How can I efficiently calculate the first instance of a value in an axis in Dask/xarray?

671 Views Asked by At

I have some input atmospheric model data of total water in each grid box. I'm trying to calculate cloud top height from this input data; so for each column I need to find the highest instance where this input data is greater than a threshold.

My input data is 100 x 900 x 900 for nz x ny x nx. My data is loaded into xarray via dask with chunks of 100 x 50 x 50. Traditionally, I would do this like so:

cloud_top_height = numpy.zeros((900,900)
for x in range(0, nx):
  for y in range(0, ny):
    cloud_top_found = false
    for z in range(nz, 0, -1):
      if cloud_val > threshold:
        cloud_top_height[x,y] = z
        cloud_top_found = true
    if not cloud_top_found:
        cloud_top_height = np.nan

However, this is really inefficient with dask/numpy/xarray. I've struggled to find a replacement, though. I've seen various suggestions that I use argmax with 3D boolean indexing, but I think that will give me the opposite of what I want, and xarray doesn't support 3D boolean indexing anyway.
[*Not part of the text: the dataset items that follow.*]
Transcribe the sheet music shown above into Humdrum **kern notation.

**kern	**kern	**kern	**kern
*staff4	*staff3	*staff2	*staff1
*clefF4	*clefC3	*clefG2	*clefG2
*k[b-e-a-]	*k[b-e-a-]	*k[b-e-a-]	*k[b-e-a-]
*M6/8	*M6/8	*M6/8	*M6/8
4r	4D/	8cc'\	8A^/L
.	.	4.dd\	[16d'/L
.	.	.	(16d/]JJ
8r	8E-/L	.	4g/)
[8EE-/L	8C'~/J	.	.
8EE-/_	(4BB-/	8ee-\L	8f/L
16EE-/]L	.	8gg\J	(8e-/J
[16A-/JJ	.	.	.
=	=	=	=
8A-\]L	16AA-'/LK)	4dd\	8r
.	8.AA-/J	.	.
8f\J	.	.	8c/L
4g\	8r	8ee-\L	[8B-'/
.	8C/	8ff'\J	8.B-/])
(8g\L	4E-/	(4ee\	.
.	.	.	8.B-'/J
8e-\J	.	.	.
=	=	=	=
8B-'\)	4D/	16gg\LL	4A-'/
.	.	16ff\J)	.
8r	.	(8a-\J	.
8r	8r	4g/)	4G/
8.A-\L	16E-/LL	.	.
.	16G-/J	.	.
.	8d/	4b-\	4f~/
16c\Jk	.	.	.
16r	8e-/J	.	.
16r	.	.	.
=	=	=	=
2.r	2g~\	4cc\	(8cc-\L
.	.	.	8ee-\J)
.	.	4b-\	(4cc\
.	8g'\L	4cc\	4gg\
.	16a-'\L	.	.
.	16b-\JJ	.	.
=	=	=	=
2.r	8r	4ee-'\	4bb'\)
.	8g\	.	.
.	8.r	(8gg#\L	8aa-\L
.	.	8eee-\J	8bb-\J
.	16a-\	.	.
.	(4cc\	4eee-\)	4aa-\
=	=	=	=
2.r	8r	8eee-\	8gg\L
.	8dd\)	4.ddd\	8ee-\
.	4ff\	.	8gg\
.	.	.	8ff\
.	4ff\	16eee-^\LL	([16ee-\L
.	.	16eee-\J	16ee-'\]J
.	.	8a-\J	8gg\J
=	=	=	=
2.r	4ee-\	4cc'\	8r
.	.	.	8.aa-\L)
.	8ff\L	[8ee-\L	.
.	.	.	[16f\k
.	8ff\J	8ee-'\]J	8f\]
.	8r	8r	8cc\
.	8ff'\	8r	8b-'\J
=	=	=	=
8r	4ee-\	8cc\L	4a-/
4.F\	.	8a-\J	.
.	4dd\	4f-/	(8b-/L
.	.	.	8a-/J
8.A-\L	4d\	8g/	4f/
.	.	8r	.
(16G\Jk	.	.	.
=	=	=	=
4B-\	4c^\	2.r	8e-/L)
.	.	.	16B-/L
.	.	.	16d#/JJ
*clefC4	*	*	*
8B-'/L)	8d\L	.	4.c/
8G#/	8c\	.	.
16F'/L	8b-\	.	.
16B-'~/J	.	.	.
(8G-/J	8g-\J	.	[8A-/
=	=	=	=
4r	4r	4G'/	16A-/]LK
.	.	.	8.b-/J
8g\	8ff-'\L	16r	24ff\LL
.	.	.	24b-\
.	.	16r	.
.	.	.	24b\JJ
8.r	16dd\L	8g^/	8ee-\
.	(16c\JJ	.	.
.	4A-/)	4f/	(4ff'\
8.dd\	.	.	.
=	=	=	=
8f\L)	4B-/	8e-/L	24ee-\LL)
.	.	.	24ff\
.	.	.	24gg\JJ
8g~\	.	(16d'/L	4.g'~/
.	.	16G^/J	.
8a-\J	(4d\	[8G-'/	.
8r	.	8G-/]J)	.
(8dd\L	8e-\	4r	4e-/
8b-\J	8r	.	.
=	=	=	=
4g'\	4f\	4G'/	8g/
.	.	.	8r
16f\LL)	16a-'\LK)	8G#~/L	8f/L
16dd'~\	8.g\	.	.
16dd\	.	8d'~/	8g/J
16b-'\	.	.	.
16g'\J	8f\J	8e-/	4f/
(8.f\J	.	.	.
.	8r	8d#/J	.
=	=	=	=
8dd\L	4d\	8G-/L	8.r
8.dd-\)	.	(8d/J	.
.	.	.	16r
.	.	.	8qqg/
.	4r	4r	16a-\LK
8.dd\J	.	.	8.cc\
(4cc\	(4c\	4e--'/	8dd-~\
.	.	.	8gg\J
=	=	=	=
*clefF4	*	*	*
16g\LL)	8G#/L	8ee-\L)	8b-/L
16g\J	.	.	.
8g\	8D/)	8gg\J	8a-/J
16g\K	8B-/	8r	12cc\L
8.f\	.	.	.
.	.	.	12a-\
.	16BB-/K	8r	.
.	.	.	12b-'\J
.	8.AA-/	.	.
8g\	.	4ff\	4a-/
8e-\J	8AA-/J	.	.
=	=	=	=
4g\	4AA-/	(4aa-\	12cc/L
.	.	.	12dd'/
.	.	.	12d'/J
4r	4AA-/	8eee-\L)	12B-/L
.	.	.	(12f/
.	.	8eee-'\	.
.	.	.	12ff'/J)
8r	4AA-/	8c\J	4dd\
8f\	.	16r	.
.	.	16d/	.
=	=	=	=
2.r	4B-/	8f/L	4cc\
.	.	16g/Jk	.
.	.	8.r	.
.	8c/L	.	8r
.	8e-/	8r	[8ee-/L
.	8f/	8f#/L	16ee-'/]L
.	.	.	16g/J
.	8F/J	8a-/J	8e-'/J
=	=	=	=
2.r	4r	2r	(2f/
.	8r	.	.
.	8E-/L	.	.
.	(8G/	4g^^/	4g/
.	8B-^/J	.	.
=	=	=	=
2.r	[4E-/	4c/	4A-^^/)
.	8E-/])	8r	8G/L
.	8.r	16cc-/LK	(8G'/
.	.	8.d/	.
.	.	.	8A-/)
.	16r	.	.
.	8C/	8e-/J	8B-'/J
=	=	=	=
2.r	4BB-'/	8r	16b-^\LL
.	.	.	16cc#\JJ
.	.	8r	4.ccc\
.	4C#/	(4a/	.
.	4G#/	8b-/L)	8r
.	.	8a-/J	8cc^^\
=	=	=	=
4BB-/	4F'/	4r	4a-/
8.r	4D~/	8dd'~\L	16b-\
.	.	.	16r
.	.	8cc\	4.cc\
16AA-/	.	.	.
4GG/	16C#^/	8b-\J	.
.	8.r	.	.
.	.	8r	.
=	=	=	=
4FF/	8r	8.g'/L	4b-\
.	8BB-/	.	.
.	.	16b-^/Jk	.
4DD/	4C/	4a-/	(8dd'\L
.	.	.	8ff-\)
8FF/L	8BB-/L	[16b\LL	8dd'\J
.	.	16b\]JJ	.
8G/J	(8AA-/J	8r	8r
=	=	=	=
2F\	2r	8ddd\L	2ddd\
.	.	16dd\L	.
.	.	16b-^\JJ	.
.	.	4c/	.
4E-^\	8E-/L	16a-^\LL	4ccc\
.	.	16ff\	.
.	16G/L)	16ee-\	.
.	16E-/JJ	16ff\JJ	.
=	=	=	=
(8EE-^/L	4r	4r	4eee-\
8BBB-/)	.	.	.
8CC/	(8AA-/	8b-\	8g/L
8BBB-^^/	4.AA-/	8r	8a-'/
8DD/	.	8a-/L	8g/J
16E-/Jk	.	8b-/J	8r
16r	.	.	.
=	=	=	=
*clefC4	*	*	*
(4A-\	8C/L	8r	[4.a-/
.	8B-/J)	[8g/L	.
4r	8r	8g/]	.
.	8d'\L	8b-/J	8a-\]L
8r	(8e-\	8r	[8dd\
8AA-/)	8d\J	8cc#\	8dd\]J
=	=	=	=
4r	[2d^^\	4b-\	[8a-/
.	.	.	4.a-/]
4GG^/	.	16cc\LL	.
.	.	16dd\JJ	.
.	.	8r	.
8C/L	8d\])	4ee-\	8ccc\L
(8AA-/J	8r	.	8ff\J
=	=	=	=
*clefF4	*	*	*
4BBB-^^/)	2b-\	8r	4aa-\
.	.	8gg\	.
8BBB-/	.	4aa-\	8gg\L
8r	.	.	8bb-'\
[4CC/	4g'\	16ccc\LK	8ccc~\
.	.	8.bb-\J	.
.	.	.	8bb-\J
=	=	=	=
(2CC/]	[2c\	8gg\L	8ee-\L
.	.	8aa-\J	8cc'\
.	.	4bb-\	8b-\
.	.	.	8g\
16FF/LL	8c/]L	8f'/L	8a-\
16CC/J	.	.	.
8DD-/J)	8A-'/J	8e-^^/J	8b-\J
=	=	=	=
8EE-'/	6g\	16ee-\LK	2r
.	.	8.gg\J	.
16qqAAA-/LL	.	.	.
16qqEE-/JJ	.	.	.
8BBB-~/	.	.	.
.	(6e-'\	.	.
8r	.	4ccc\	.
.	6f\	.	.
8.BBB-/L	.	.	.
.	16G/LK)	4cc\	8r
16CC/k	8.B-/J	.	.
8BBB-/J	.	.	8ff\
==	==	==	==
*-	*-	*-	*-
What is the best way to calculate the largest index in an axis with a value greater than a threshold using xarray/dask?

1

There are 1 best solutions below

0
On

How about:

In [2]: da = xr.DataArray(np.random.rand(5,5,5), 
                          dims=list('abc'), 
                          coords=dict(c=range(5)))

In [3]: (
    ...:     da
    ...:     .where(lambda x: x>0.8)
    ...:     .idxmax(dim='c')
    ...: )
Out[3]:
<xarray.DataArray 'c' (a: 5, b: 5)>
array([[ 4.,  2.,  1.,  1.,  1.],
       [nan,  1., nan,  0., nan],
       [ 1.,  1.,  2., nan,  1.],
       [nan, nan,  2.,  1.,  2.],
       [ 2.,  0., nan,  2.,  1.]])
Dimensions without coordinates: a, b

If that's not it, could you post a reproducible example?